Las personas necesitamos de estímulos cercanos al corazón. Como decía Pascal: “el corazón tiene razones que la razón desconoce”.
Precisamente el doctor Claude Steiner elaboró un estudio soportado en observaciones clínicas al que denominó “Teoría de las caricias”. Concluye que estas “unidades de contacto” (así las define), son indispensables para sobrevivir y de no recibirlas, desarrollamos mecanismos instintivos que nos conducen, incluso a preferir el grito a la ignorancia.
Tengo la impresión que en el común de las organizaciones administrativas, empresariales o en la propia familia, parece instalarse con harta frecuencia la escasez en esto de las caricias. Mal asunto y peor porvenir.
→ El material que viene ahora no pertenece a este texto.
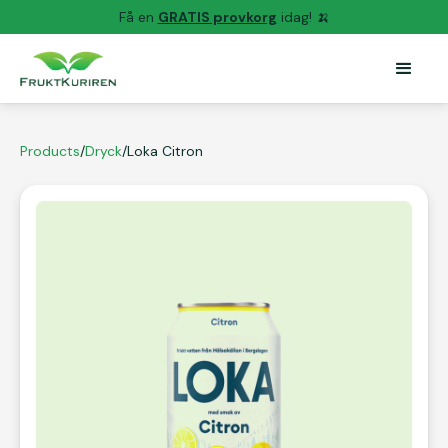
Få en
GRATIS provkorg
idag! 🍌
Products
/
Dryck
/
Loka Citron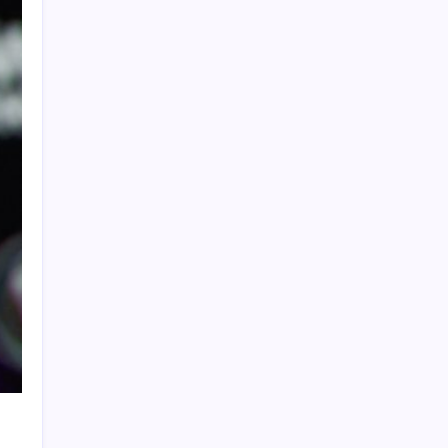
ABD’li banka duyurdu: Türk Lirası değer
kaybederse yüksek faiz dönemi bitmez!
AB’den Karar: Yapay Zeka İçerikleri Artık
Etiketlenecek
Apple’ın akıllı gözlüğü akıllı saati gibi olacak
YENİ Partili Evrim Rızvanoğlu’ndan iktidara
çevre politikası eleştirisi: ‘Doğayı değil rantı
önceleyen sistem kuruldu’
İTO’ya göre 199 ürünün fiyatı arttı
Uçaktan düşen iPhone 17 Pro hasarsız
bulundu
Toyota, yılın ilk yarısı küresel bazda en çok
araç satan şirket ünvanını korudu
İran Dışişleri Bakanlığı: İran’ın Mısır’a
yönelik İHA saldırısıyla bir ilgisi bulunmuyor
Balıkesir’deki yangın Bergama sınırına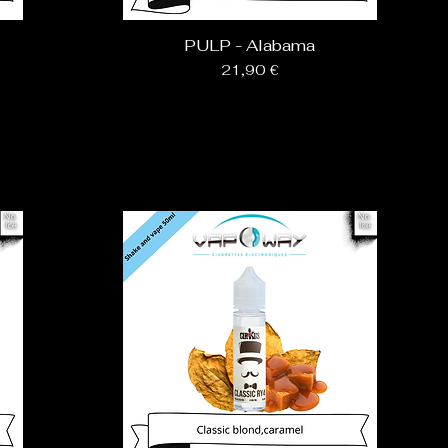
PULP - Alabama
Prix
21,90 €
En cierto modo, la vida es un intercambio de estímulos. Nuestro sentido más cotidiano lo interpretamos en torno a miradas, gestos, gritos, silencios, saludos. Así somos. No demostrar afecto parece oponerse a la propia naturaleza humana. Dicen que vivir en un vacío emocional es aún peor que el dolor.
Sin caer en simplificaciones zafias o ñoñerías, es a partir de ese mecanismo cuando se entienden numerosos conflictos, soledades, depresiones, etc.
Ya William Faulkner dejó escrito en “Las Palmeras Salvajes”, que “preferimos el dolor a la nada o el desprecio a la indiferencia”.
Parece razonable afirmar que invertir en esa economía sencilla y valiosa de las caricias puede ofrecernos muy favorables dividendos sociales a todos los niveles.
Aunque sea un tópico, esa inversión suele empezar por uno mismo, por casa, los amigos, trabajo, … Necesitamos afecto, ternura, la caricia, la mirada, la palabra, el contacto con el otro.